核心逻辑就是调用selector的select逻辑去轮训。
那么我们知道这里轮训跟后面的处理事件是一个线程，总不能一直在这死循环吧，那么什么时候会中断轮训呢?

其实上面代码已经很好的表达了中断逻辑：

1.发现当前的定时任务队列中有任务的截止事件快到了(<=0.5ms)
2.selectedKeys != 0
3.oldWakenUp==true
4.hasTasks()
5.hasScheduledTasks()
6.wakenUp.get()

以上任何一个条件满足就会中断轮训，但只有第一个条件满足时，还会无阻塞selectNow
一次，可以看到这个轮训的处理优越之处。

其实这里还有个核心点:

long time = System.nanoTime();
if (time - TimeUnit.MILLISECONDS.toNanos(timeoutMillis) >= currentTimeNanos) {
    // timeoutMillis elapsed without anything selected.
    selectCnt = 1;
} else if (SELECTOR_AUTO_REBUILD_THRESHOLD > 0 && selectCnt >= SELECTOR_AUTO_REBUILD_THRESHOLD) {
    // The selector returned prematurely many times in a row.
    // Rebuild the selector to work around the problem.

■ ■ ■ ■

* [你的任务]
A. 所示段落提到，只有第一个条件满足时，除了中断轮询之外还会额外做什么？
B. 判断下列说法是否符合所示段落，每条回答“是”或“否”，并引用段落中起决定作用的原文：(i) 轮询与之后的事件处理在同一个线程中进行；(ii) 只有列出的全部条件同时满足时，轮询才会中断。
C. 请把所示段落中从“核心逻辑就是调用selector的select逻辑去轮训。”到“5.hasScheduledTasks()”之间的文字原样照抄，首尾两处都包括在内。

* [提供的材料]
■ ■ ■ ■

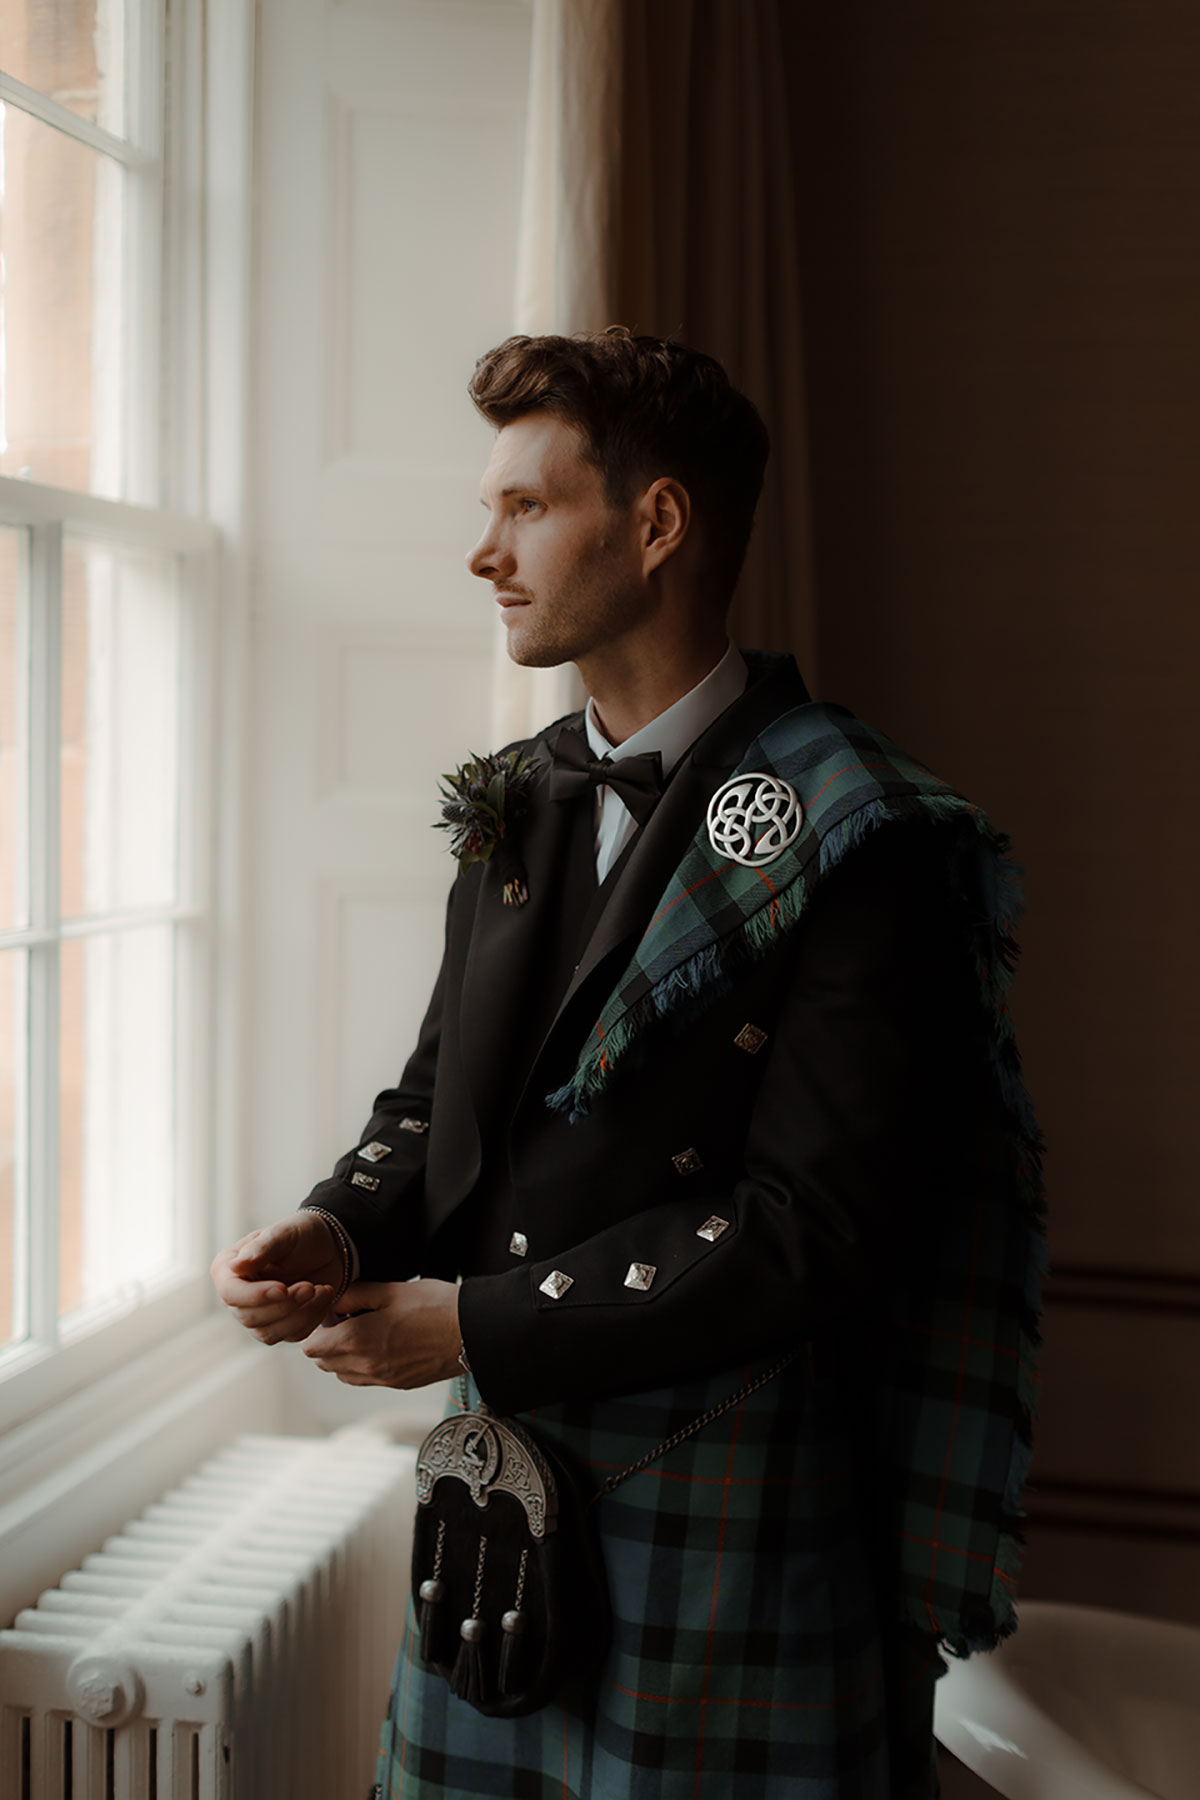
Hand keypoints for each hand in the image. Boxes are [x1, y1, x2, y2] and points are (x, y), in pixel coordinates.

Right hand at [211, 1211, 344, 1344]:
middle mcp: (238, 1296)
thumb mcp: (283, 1234)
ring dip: (300, 1315)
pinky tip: (324, 1296)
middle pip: (250, 1318)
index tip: (282, 1289)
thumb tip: (235, 1266)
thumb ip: (261, 1248)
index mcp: (228, 1269)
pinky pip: (292, 1336)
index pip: (230, 1293)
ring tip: (321, 1290)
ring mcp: (258, 1314)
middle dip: (284, 1305)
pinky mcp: (280, 1326)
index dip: (255, 1296)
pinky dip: (312, 1318)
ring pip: (269, 1334)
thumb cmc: (301, 1234)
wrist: (328, 1247)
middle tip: (310, 1287)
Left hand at [303, 1278, 461, 1387]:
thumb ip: (355, 1295)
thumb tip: (333, 1301)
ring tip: (364, 1332)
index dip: (316, 1328)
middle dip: (326, 1342)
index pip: (312, 1347)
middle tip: (346, 1319)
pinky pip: (365, 1380)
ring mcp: (382, 1380)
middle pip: (323, 1363)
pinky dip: (361, 1366)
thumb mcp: (391, 1290)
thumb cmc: (436, 1307)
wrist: (472, 1332)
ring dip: (342, 1356)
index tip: (331, 1313)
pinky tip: (381, 1344)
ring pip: (342, 1374)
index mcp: (358, 1340)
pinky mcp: (397, 1385)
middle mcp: (365, 1366)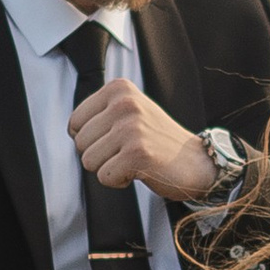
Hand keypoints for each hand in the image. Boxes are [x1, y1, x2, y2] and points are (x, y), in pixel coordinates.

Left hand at [66, 79, 216, 207]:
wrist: (197, 162)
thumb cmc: (158, 141)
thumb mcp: (130, 112)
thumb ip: (101, 113)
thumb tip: (72, 129)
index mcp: (119, 89)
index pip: (75, 122)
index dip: (91, 139)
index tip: (116, 139)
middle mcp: (124, 103)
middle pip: (80, 143)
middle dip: (100, 155)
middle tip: (128, 151)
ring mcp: (131, 127)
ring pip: (88, 161)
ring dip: (109, 168)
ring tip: (133, 160)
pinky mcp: (136, 153)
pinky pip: (104, 177)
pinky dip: (119, 181)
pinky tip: (139, 170)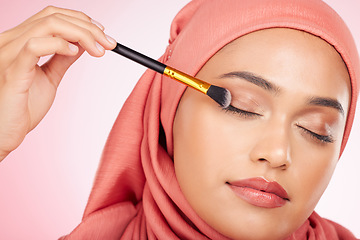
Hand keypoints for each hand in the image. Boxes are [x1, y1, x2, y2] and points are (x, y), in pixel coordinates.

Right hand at [0, 6, 115, 160]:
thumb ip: (62, 59)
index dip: (80, 19)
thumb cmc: (23, 106)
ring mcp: (9, 54)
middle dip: (87, 27)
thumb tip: (81, 44)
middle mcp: (11, 41)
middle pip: (53, 16)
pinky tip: (75, 53)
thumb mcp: (49, 77)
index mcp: (19, 41)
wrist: (6, 133)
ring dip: (81, 34)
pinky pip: (35, 46)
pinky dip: (59, 45)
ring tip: (98, 50)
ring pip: (48, 26)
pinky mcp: (12, 71)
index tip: (102, 33)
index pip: (51, 15)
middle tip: (109, 43)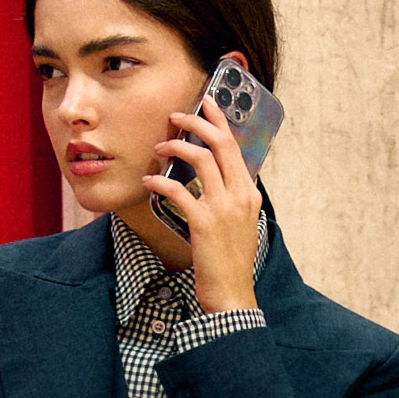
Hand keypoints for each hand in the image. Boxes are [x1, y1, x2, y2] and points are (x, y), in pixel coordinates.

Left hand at [147, 94, 263, 313]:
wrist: (232, 295)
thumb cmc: (231, 262)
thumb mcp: (239, 224)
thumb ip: (230, 199)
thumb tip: (212, 178)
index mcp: (250, 193)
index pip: (235, 146)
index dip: (219, 120)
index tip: (205, 102)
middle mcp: (240, 196)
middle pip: (221, 144)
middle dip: (197, 122)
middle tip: (176, 116)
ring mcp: (223, 209)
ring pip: (201, 160)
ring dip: (176, 147)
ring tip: (160, 147)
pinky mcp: (204, 224)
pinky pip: (178, 192)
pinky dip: (160, 182)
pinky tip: (149, 181)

■ ■ ■ ■

* [练习答案]
A. 还会无阻塞地执行一次 selectNow。

B.
(i) 是——“这里轮训跟后面的处理事件是一个线程”
(ii) 否——“以上任何一个条件满足就会中断轮训”

C.
核心逻辑就是调用selector的select逻辑去轮训。
那么我们知道这里轮训跟后面的处理事件是一个线程，总不能一直在这死循环吧，那么什么时候会中断轮训呢?

其实上面代码已经很好的表达了中断逻辑：

1.发现当前的定时任务队列中有任务的截止事件快到了(<=0.5ms)
2.selectedKeys != 0
3.oldWakenUp==true
4.hasTasks()
5.hasScheduledTasks()